EL SECRETO DE DON LEOPOLDO. UN RELATO PARA EL CONCURSO ZENDA.

 









EL SECRETO  DE DON LEOPOLDO

Mi padre tuvo la gran fortuna de haber recibido clases del mejor maestro del mundo. De no haber sido por él jamás podría haber estudiado.  Sus  tiempos de niño y estudiante fueron tiempos  de postguerra; tiempos  de gris y ceniza donde las esperanzas solo se aparecían por los rincones de los sueños. Mi abuelo bien sabía que la enseñanza era una llave mágica que  abría  mentes y aquella expresión suya  la convirtió después mi padre en  mantra  que  repetía en casa a cada ocasión en que  nos veía holgazanear a mi hermano y a mí delante de los libros. Para nosotros la educación es algo  al alcance de la mano,  fácil como un chascar de dedos; que está simplemente ahí, pero al abuelo (como  a otros muchos) le costaba  el poder pagar las cuotas mensuales del colegio. El precio, entonces, por estudiar hoy podría producir  risa, pero hace setenta años al abuelo le producía dolor de cabeza y un sudor frío que bañaba la impotencia y  frustración de aquellos  recibos mensuales que le llegaban del único colegio  en el que se podía estudiar en muchos kilómetros a la redonda.  El pueblo donde se crió mi padre  más que dividido en  calles se dividía entre  señoritos y pobres y el hecho de  que los pobres estudiaran en el colegio junto con los hijos de los señoritos casi se veía con malos ojos, como si se intentara hacer encajar dos piezas de puzzle que no correspondían. Mi padre nos decía que, por entonces, cien pesetas no era mucho dinero, pero claro con tantas penurias un no es mucho ,a veces,  significa un imposible.

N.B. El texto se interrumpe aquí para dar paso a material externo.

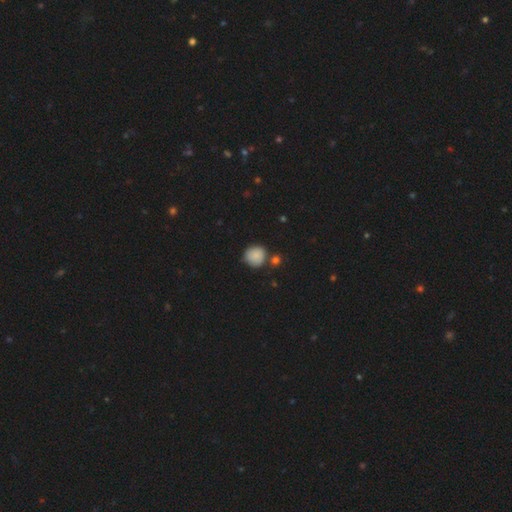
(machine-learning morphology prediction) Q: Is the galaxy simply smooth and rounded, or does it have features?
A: smooth — 84%.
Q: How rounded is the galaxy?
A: round — 91%.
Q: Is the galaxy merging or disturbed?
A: none — 68%.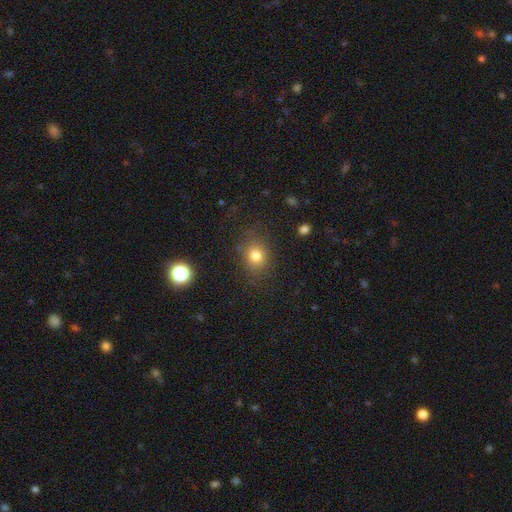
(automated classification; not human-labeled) A smooth galaxy with no disk features (78%) that is round (61%).

Vote fractions:
- Smooth or featured? smooth: 78% / star or artifact: 14% / featured or disk: 8%
- How rounded? round: 61% / in between: 38% / cigar-shaped: 1%
- Merging? none: 82% / minor disturbance: 12% / major disturbance: 5% / merger: 2%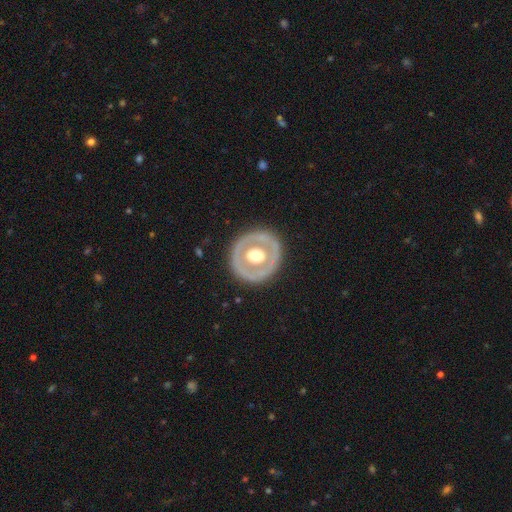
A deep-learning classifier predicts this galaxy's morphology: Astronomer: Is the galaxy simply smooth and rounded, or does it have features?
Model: featured or disk — 59% (runner-up: smooth, 36%).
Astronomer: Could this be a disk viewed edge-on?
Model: no — 94%.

A mi abuelo lo dejaron sin trabajo en la oficina de los almacenes donde trabajaba, cuando el jefe se enteró de que tuvo  devaneos de juventud  con lo que él llamaba fuerzas subversivas en una exposición razonada de motivos que se resumía en expresiones del tipo <<Rojos de mierda>>  y así las cosas mi pobre abuelo tuvo que buscarse la vida de nuevo para sacar adelante a su familia en lo que iba saliendo. En un a salto de mata  agotador para los huesos, el estómago y sobre todo  el espíritu. Acuciado por las estrecheces dejó de pagar las mensualidades del colegio. Además, si el hijo mayor dejaba el colegio bien podría trabajar en algún sitio y sacar así unas pesetas que vendrían de maravilla para ayudar en casa. Sería algo provisional, por supuesto. Provisional como la vida misma.  Era triste, pero las soluciones a los aprietos de la vida siempre lo son.

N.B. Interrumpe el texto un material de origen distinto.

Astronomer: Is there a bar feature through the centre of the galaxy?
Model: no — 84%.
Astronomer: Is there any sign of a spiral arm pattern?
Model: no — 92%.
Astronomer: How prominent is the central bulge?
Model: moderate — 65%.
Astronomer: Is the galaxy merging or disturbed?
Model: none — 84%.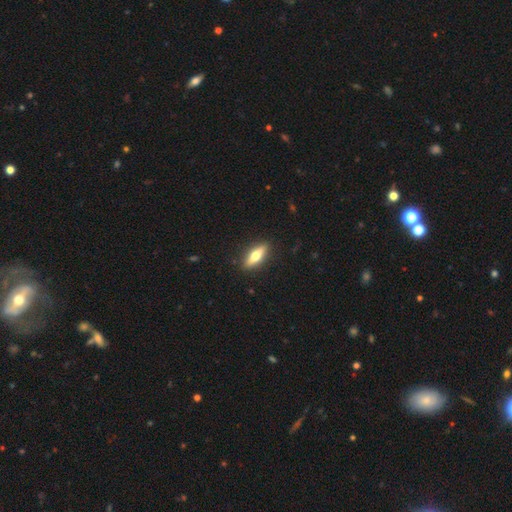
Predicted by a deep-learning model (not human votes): smooth_or_featured: smooth (p=0.55) [alt: featured or disk p=0.39]
how_rounded: cigar-shaped (p=0.50) [alt: in between p=0.47]
merging: none (p=0.89) [alt: minor disturbance p=0.08]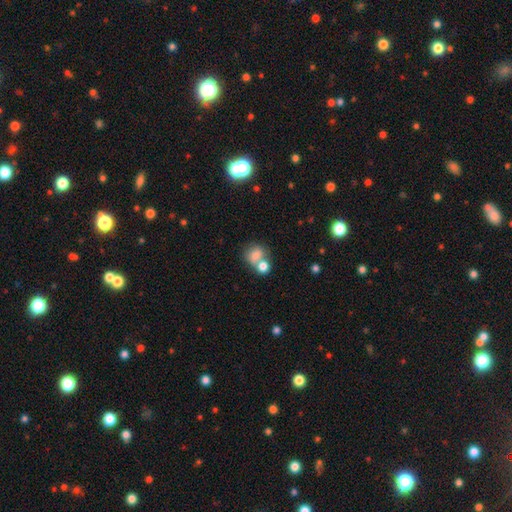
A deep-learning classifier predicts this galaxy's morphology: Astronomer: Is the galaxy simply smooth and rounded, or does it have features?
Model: smooth — 76%.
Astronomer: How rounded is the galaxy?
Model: round — 65%.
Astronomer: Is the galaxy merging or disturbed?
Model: merger — 49% (runner-up: none, 36%).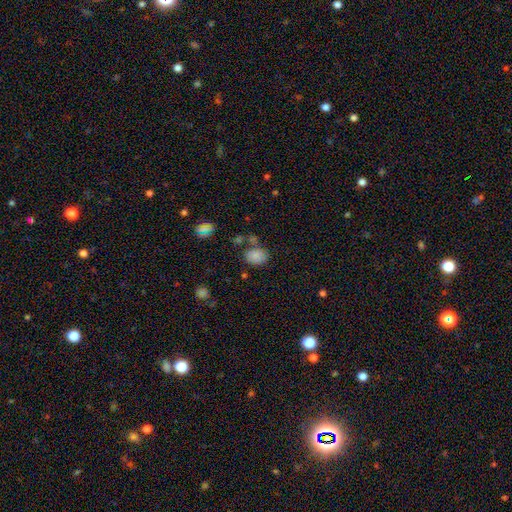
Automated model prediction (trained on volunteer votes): smooth 79%, star or artifact 14%, featured or disk 7%. Down the decision tree: how rounded — in between (60%); merging — none (63%).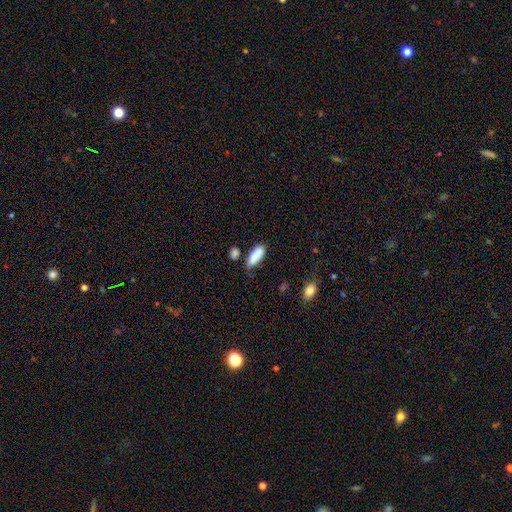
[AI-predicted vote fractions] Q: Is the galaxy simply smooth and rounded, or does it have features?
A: smooth — 86%.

El director del colegio, raudo, no tardó a citar en su despacho a mi abuelo. Le dijo con  amabilidad  de cartón piedra que no podría mantener durante más tiempo en el colegio a su hijo si no se hacía frente a las mensualidades y mi abuelo que ya tenía su frente bien aporreada por la vida musitó alguna disculpa asegurando que pagaría en cuanto pudiera. Una aseveración que  ante la pétrea mirada del director se diluyó como el azúcar en el café. Mi abuelo    agachó la cabeza y salió al pasillo a esperar a que le trajeran a su hijo para sacarlo del colegio.

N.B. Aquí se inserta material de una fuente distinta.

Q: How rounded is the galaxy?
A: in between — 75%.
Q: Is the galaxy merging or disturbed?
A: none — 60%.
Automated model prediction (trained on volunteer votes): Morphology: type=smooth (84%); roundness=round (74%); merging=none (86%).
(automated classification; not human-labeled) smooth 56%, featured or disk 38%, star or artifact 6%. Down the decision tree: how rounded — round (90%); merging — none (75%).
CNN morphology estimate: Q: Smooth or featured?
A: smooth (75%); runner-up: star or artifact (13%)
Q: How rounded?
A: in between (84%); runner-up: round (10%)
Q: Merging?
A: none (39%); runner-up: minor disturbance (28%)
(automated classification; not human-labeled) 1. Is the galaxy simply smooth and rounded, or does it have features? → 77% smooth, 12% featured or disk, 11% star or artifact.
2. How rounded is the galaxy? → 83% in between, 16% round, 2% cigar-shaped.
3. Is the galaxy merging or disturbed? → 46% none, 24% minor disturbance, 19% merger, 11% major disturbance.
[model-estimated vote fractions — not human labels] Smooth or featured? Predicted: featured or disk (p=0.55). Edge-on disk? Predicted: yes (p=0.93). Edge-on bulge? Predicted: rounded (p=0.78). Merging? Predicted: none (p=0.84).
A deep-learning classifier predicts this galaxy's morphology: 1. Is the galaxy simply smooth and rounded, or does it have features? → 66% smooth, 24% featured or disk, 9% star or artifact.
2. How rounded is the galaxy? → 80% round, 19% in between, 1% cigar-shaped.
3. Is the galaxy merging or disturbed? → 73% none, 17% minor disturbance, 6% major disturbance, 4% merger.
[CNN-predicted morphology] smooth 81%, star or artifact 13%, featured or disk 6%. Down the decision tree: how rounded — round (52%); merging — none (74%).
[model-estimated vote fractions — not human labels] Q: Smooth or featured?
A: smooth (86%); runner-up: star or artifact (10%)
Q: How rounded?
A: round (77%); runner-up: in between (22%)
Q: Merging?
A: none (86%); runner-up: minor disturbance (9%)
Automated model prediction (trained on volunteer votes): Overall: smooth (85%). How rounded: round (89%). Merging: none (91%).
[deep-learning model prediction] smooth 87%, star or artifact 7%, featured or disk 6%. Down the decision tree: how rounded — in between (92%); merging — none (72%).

Fue su maestro, Don Leopoldo, el que un día después se presentó en casa  diciéndole   que estaba todo arreglado con el director. Ante la mirada perpleja del abuelo, Don Leopoldo decía, dando palmadas en el hombro a su hijo, que podría seguir yendo a clase y que ya se pagaría cuando se pudiera.

<<Es un disparate. Es el mejor alumno que he tenido en toda mi vida>>decía Don Leopoldo  a mi abuelo, llevándose el dedo índice a la sien en una ejemplificación de que en un mundo loco sólo dependía de nosotros el que hubiera humanidad.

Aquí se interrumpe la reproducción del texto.